The Intolerable Tyranny Of The Mundane
In the meantime, she almost forgot why she was running away…. And, perhaps, there was another reason ….. A reason that had to do with the sameness of each and every week. She was bored with simply being straight-A’s Claudia Kincaid. She was tired of arguing about whose turn it was to choose the Sunday night seven-thirty television show, of injustice and of the monotony of everything.
With these words, e.l. konigsburg begins her delightful children’s book From the Mixed-Up Files of Mrs. Basil E. Frankweiler. Claudia feels and expresses what I take to be an overwhelmingly apt description of our age. I suppose there are other ways that we might describe the feel of our age (malaise is one that Charles Taylor uses), but boredom seems to capture it. Yet there’s a strange contradiction in all of this. We are by far the most entertained culture in the history of culture. Rarely is one away from a screen. Standing in line seems intolerable without our phone. Ron Swanson’s quest to get off the grid strikes the way it struck Tom and Donna: crazy. Why would anyone want to be off the grid? Why would anyone want to be away from the action? Strangely, we don’t find any of this satisfying and technology companies work overtime to keep us ever more accessed (and accessible). How’d we get here? Pope Benedict (in God is Near Us) offers this as something of a diagnosis as to why we live in such a bored age.
What was most characteristic of a country…no longer allowed to be open to anything transcendent, was its unbelievable dreariness, the boredom of a world that can expect nothing of itself, the everlasting grayness of leaden everyday life with no celebration, in which, ultimately, nothing else can arrive, because man alone simply reproduces himself.
In our modern age, we’ve flattened the world into a single realm; a unitary reality tied strictly to the physical, a world devoid of anything beyond it that might draw us further out and beyond it. Here’s one way to test where you stand: How would you answer this rather simple question: What is the sun? If you’re like 9.7 out of 10 of my students, you answered that the sun is a giant ball of plasma (as They Might be Giants helpful correct us to believe) some 93 million miles away that produces, through nuclear reactions, the light and heat necessary for life on earth. Now, my point isn’t that this is wrong. My point is that we default to a scientific answer to questions about physical reality. Why do we do that? Why do we go to the reductionistic, scientific answer to explain physical reality? In allowing ourselves to do this, we effectively cut off our ability to truly joy in this world, to truly wonder, to redeem our bored lives.
Here’s Pope Benedict’s offer of an antidote to this flattened boredom inducing view.
The world needs more than itself. Amid the dreariness, people do not need distraction that will in the end become dreary itself; they are asking for mystery even if they do not realize this themselves. They need the sign of the wholly Other, the living word of God entering into this our age…, the great transforming Other, the element without which the world can only sink into gray boredom.

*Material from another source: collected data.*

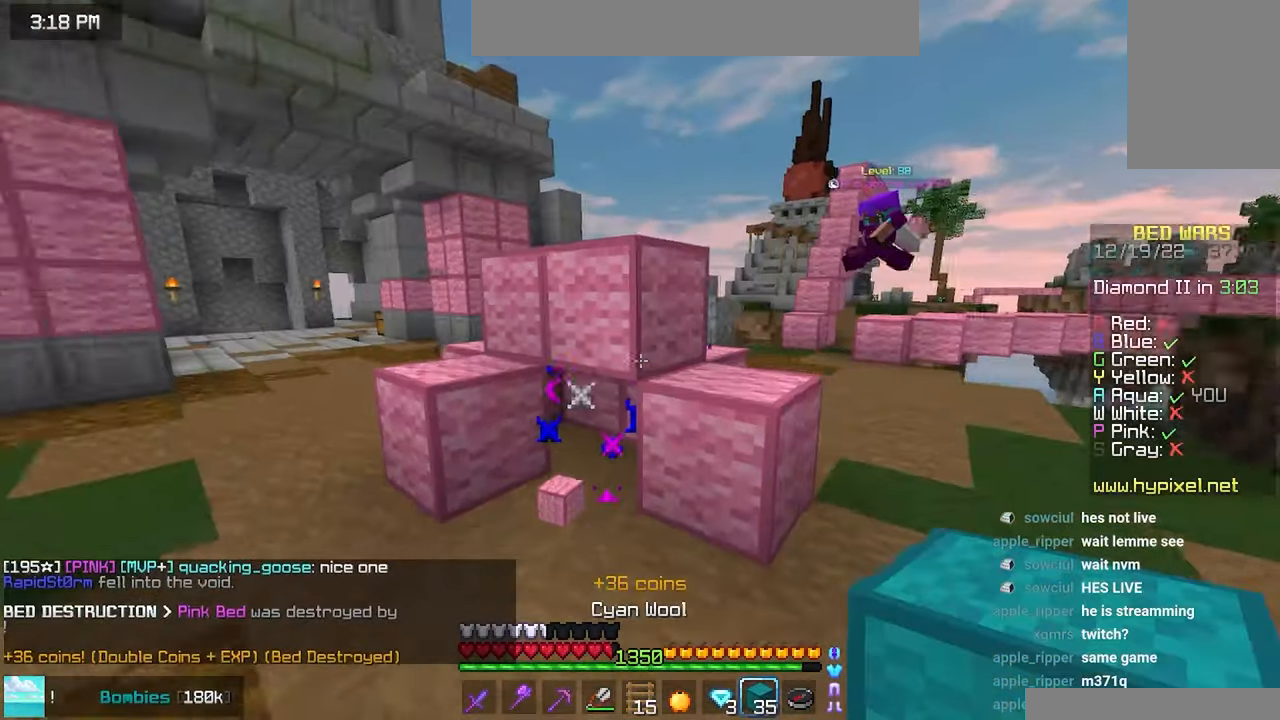
{"keys": ["down", "right"], "mouse": ["right"], "events": [[200, "down", "down"], [317, "mouse_right", "down"]]}
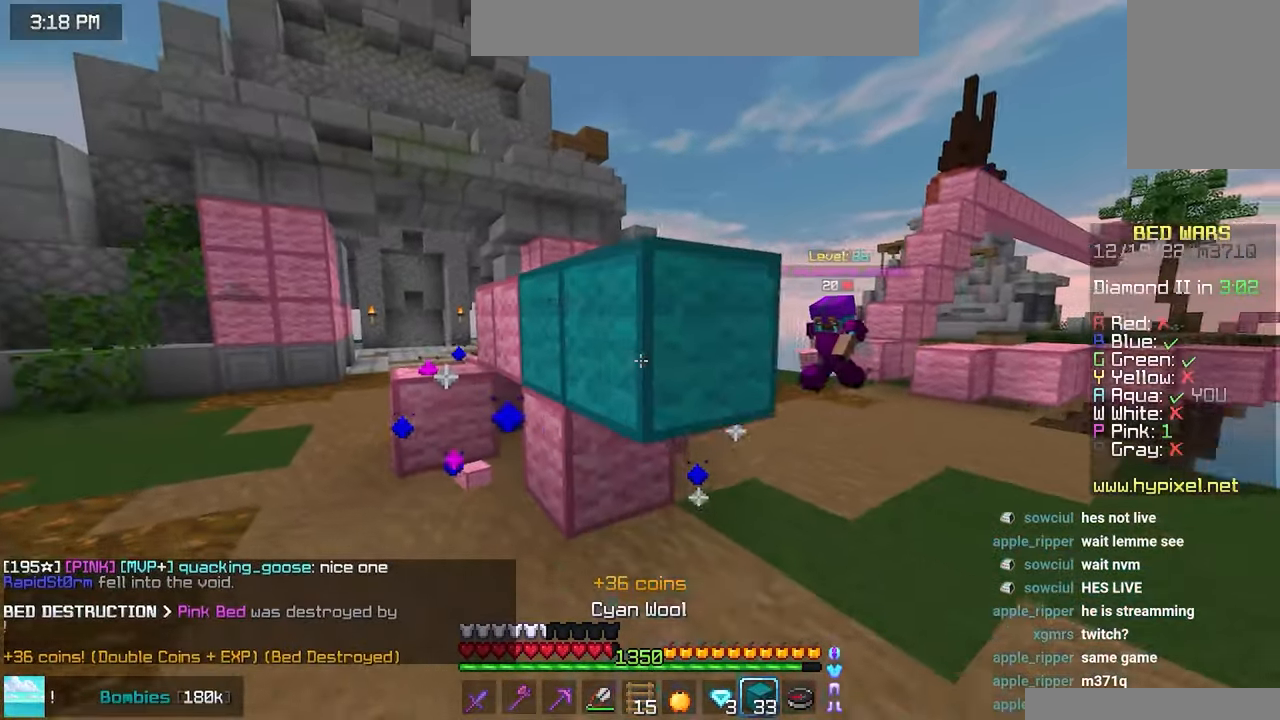
{"keys": ["left", "up"], "mouse": [], "events": [[150, "left", "down"], [167, "right", "up"], [217, "down", "up"], [317, "up", "down"], [350, "mouse_right", "up"]]}
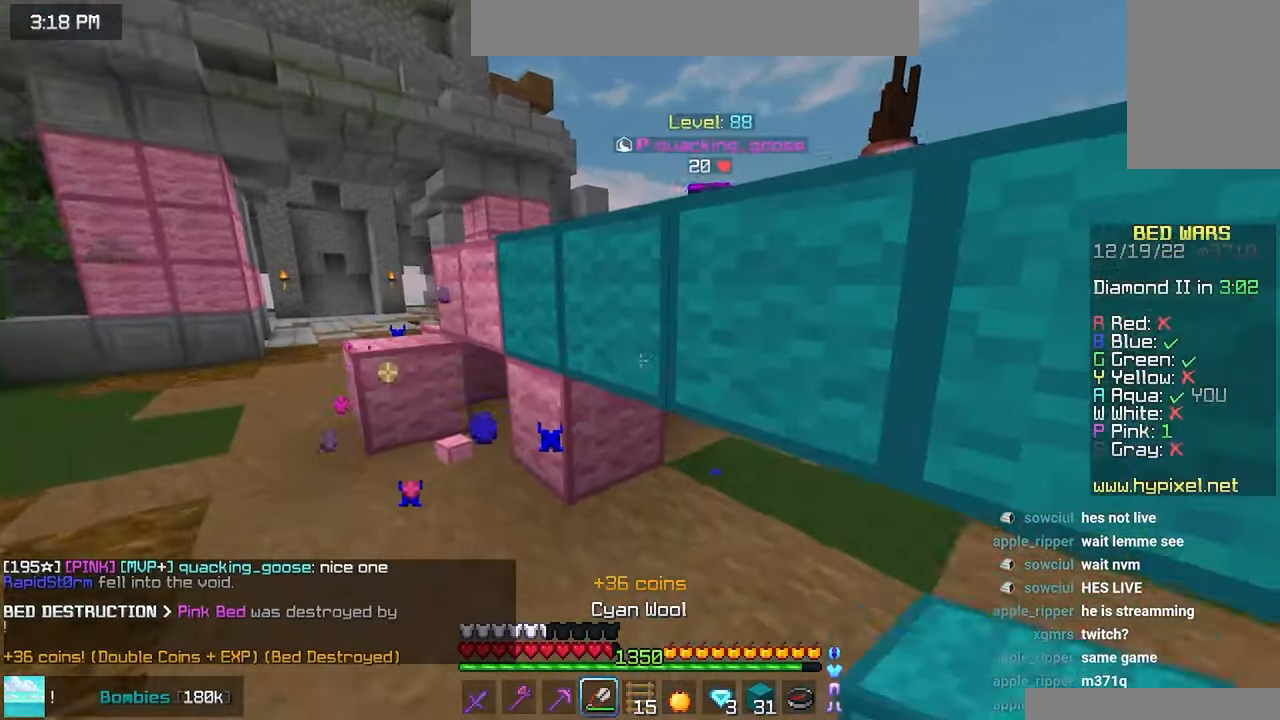
{"keys": ["up"], "mouse": ["left"], "events": [[50, "mouse_left", "down"], [200, "left", "up"]]}
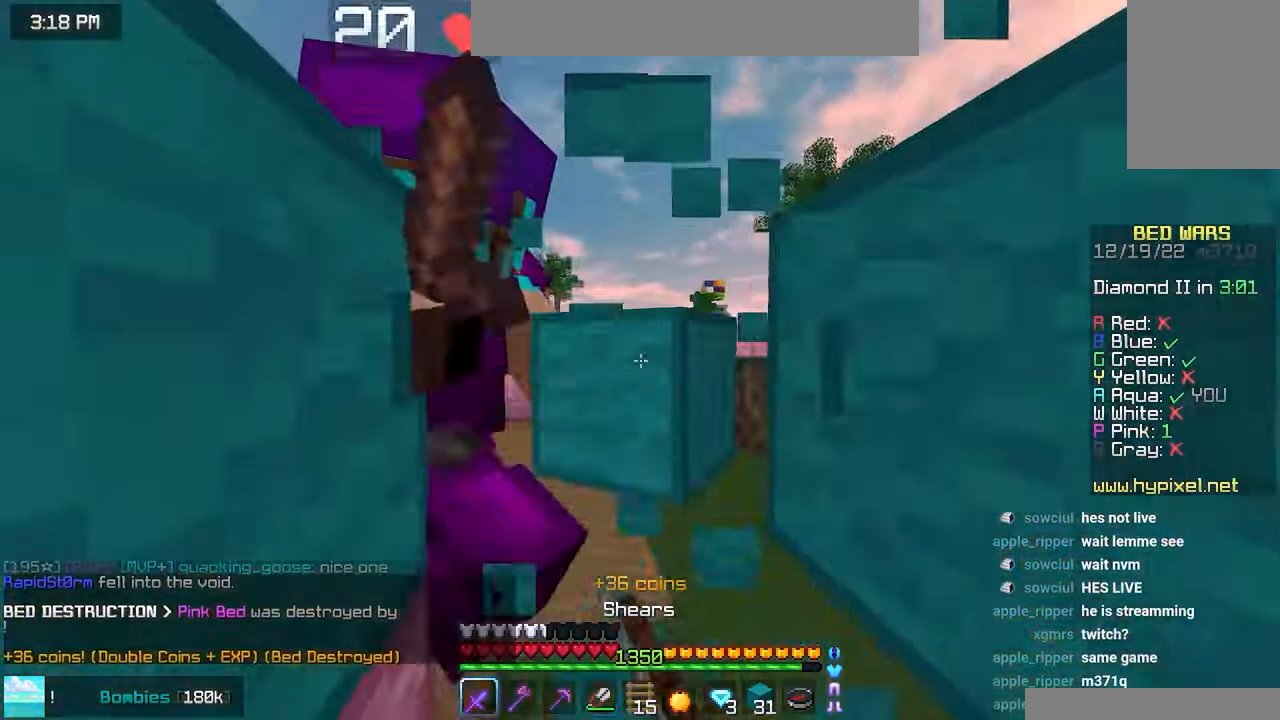
{"keys": ["up"], "mouse": ["left"], "events": [[100, "right", "down"], [234, "right", "up"], [267, "up", "up"], [300, "left", "down"], [317, "up", "down"], [484, "left", "up"]]}
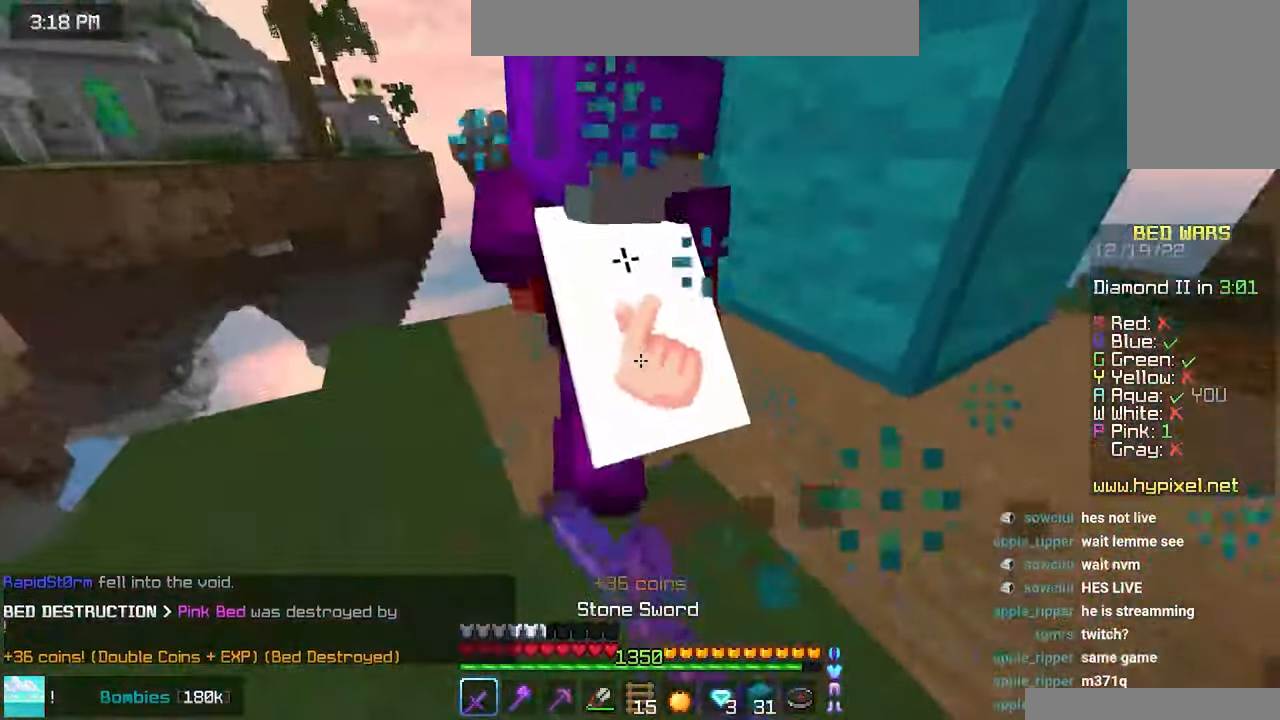
{"keys": ["up"], "mouse": ["left"], "events": []}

The answer to boredom is redeveloping a sense of mystery and wonder about the world. A realization that our modern, bored age insofar as it refuses the Other, refuses a world that could enthrall it. A world where trees clap their hands and the heavens declare the handiwork of God, and those verbs are not taken as mere metaphor. Too often growing up is thought to mean giving up on the world of faerie and moving on to ‘real’ things. But the biblical worldview calls us to quite the opposite conclusion. Children, in fact, have the world aright. It’s we sophisticated adults who’ve gotten it wrong side up. Rather than seeing the sun as some giant ball of plasma, rather than growing up into the ‘real’ (read: scientific) world, would that we see it the way Scripture gives it to us,
And God said, ‘Let there be lights in the expanse of the heavens to separate the day from the night. And let them be for signs and for seasons, and for days and years, and let them be lights in the expanse of the heavens to give light upon the earth.’ And it was so. And God made the two great lights—the greater light to rule the day and the lesser light to rule the night—and the stars. And God set them in the expanse of the heavens to give light on the earth, to rule over the day and over the night, and to separate the light from the darkness.
The sun and moon are rulers. They rule over the night and day. We are invited by Scripture to look at the created order to find the World beyond, to see in creation Him who made it, to see it as infused with an Other who is praised and noted in all that is created. We are called to see ourselves in the image of the Sun as rulers (see the promises give to Abram in Genesis 15). Perhaps, next time the sun flushes our eyes with light, we think of the One who is the Light of the World. Perhaps next we eat bread and drink wine, we’ll think of the One who’s body is bread and blood is wine. Perhaps in these mundane things, His kingdom will break through and incite our imaginations and draw us into that world that is coming. Insofar as we can see the created order this way, the way that God has set it up, we’ll be free from the tyranny of the mundane.